Sicklepod (Senna obtusifolia L.) is an invasive weed species especially of soybean and other field crops in the southeastern United States. The seeds contain a small amount (5-7%) of a highly colored fat as well as various phenolics, proteins, and galactomannans. The color of sicklepod seed oil is such that the presence of a small amount of the weed seed in a soybean crush lowers the quality of the soybean oil. Sicklepod is very prolific, and even volunteer stands yield >1000 lb of seed per acre, and prudence calls for tapping the potential of this weed as an alternative economic crop in the affected region. Pursuant to this, we have shown in laboratory-scale work the feasibility of separating the components of sicklepod seed. However, at kilogram and higher processing quantities, difficulties arise leading to modification of the earlier approach in order to efficiently separate components of the defatted seed meal. In a version for cleanly separating the proteins, the defatted meal was extracted with 0.5 M NaCl solution to remove globular proteins. Prolamins were extracted from the pellet left after salt extraction using 80% ethanol, and glutelins were then obtained in 0.1 N alkali from the residual solids left from ethanol treatment. In a pilot-scale version for water-soluble polysaccharides, the defatted meal was stirred with deionized water (DI) and centrifuged. The pooled centrifugates were heated to 92 degrees C (20-25 min), filtered, cooled to room temperature, and passed through a column of Amberlite XAD-4 to separate the polysaccharides from the anthraquinones. Senna obtusifolia L. is a one-stop-shop of a seed (from food components to medicinals).
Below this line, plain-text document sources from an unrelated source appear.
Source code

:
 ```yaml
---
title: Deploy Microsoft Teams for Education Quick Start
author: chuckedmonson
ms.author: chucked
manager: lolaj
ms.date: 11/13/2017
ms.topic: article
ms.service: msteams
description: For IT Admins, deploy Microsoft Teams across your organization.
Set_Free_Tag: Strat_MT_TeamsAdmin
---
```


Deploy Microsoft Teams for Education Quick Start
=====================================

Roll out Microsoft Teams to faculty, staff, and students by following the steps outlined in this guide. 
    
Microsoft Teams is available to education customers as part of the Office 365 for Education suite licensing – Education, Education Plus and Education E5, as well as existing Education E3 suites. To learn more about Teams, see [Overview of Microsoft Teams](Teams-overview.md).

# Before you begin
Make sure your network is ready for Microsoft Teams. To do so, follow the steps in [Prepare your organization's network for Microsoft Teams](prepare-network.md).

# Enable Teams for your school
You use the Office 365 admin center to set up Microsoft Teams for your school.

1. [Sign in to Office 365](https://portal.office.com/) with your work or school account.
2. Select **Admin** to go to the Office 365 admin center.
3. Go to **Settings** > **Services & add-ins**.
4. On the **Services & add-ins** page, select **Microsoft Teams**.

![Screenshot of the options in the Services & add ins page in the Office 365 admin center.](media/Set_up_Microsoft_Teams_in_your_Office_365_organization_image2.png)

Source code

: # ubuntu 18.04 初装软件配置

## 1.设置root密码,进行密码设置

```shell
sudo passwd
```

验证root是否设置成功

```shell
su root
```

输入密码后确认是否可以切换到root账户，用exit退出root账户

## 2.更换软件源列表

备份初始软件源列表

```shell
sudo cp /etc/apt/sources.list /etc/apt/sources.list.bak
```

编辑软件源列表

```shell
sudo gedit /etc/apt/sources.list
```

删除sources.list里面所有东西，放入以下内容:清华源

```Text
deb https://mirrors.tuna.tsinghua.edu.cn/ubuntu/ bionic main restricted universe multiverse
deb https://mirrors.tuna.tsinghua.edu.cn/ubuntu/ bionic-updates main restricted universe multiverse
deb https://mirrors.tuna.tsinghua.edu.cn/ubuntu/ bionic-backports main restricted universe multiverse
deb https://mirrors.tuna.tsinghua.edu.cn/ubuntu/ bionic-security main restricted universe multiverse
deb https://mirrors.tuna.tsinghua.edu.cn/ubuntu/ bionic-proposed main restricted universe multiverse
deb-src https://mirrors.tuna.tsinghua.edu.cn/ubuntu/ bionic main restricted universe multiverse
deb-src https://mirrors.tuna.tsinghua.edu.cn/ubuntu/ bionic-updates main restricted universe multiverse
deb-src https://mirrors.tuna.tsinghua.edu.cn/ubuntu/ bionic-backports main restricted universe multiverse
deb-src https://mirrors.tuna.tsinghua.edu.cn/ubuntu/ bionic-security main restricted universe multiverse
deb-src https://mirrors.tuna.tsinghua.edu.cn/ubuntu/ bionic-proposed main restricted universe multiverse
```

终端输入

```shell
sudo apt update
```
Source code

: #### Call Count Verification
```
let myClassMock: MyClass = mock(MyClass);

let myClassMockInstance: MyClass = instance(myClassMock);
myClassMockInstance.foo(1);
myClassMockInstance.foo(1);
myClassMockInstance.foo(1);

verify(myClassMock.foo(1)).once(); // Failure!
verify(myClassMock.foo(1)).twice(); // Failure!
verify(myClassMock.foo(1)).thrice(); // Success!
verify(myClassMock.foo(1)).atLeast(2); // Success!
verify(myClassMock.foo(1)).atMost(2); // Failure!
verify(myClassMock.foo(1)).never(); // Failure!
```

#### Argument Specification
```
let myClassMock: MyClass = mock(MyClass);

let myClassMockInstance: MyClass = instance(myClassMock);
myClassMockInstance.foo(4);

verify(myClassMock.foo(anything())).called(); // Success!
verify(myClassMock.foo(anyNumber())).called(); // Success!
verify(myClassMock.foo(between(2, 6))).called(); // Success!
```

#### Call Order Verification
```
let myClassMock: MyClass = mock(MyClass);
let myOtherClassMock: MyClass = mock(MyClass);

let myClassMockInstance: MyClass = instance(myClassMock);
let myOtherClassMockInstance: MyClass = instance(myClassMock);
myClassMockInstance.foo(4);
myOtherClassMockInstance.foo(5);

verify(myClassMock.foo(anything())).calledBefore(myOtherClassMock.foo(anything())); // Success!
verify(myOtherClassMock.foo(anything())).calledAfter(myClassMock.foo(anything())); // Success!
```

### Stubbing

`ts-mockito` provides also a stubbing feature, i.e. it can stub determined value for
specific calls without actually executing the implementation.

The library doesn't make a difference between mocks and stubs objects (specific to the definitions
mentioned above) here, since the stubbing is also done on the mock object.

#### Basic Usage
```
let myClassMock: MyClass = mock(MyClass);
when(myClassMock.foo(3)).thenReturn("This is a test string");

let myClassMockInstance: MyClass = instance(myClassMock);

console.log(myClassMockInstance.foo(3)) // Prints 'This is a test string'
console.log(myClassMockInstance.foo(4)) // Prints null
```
Synthesis of Polyformate Esters of Vegetable Oils: Milkweed, Pennycress, and Soy

In a previous study of the characteristics of acyl derivatives of polyhydroxy milkweed oil (PHMWO), it was observed that the densities and viscosities of the respective derivatives decreased with increased chain length of the substituent acyl group. Thus from the polyhydroxy starting material, attenuation in viscosity of the derivatives relative to PHMWO was found in the order: PHMWO ≫ PAcMWE ≫ PBuMWE ≫ PPMWE (2332 : 1733 : 926.2 : 489.4 cSt, resp., at 40°C), where PAcMWE, PBuMWE, and PPMWE were the polyacetyl, polybutyroyl, and polypentanoyl ester derivatives, respectively. In an analogous manner, the densities also decreased as the chain length increased although not as precipitously compared to the viscosity drop. By inference, derivatives of vegetable oils with short chain length substituents on the triglyceride would be attractive in lubricant applications in view of their higher densities and possibly higher viscosity indices. Pursuant to this, we have explored the syntheses of formyl esters of three vegetable oils in order to examine the optimal density, viscosity, and related physical characteristics in relation to their suitability as lubricant candidates. In the absence of ready availability of formic anhydride, we opted to employ the epoxidized vegetable oils as substrates for formyl ester generation using glacial formic acid. The epoxy ring-opening process was smooth but was apparently followed by a simultaneous condensation reaction of the putative α-hydroxy formyl intermediate to yield vicinal diformyl esters from the oxirane. All three polyformyl esters milkweed, soy, and pennycress derivatives exhibited low coefficient of friction and a correspondingly much lower wear scar in the 4-ball antiwear test compared to the longer chain acyl analogues earlier studied.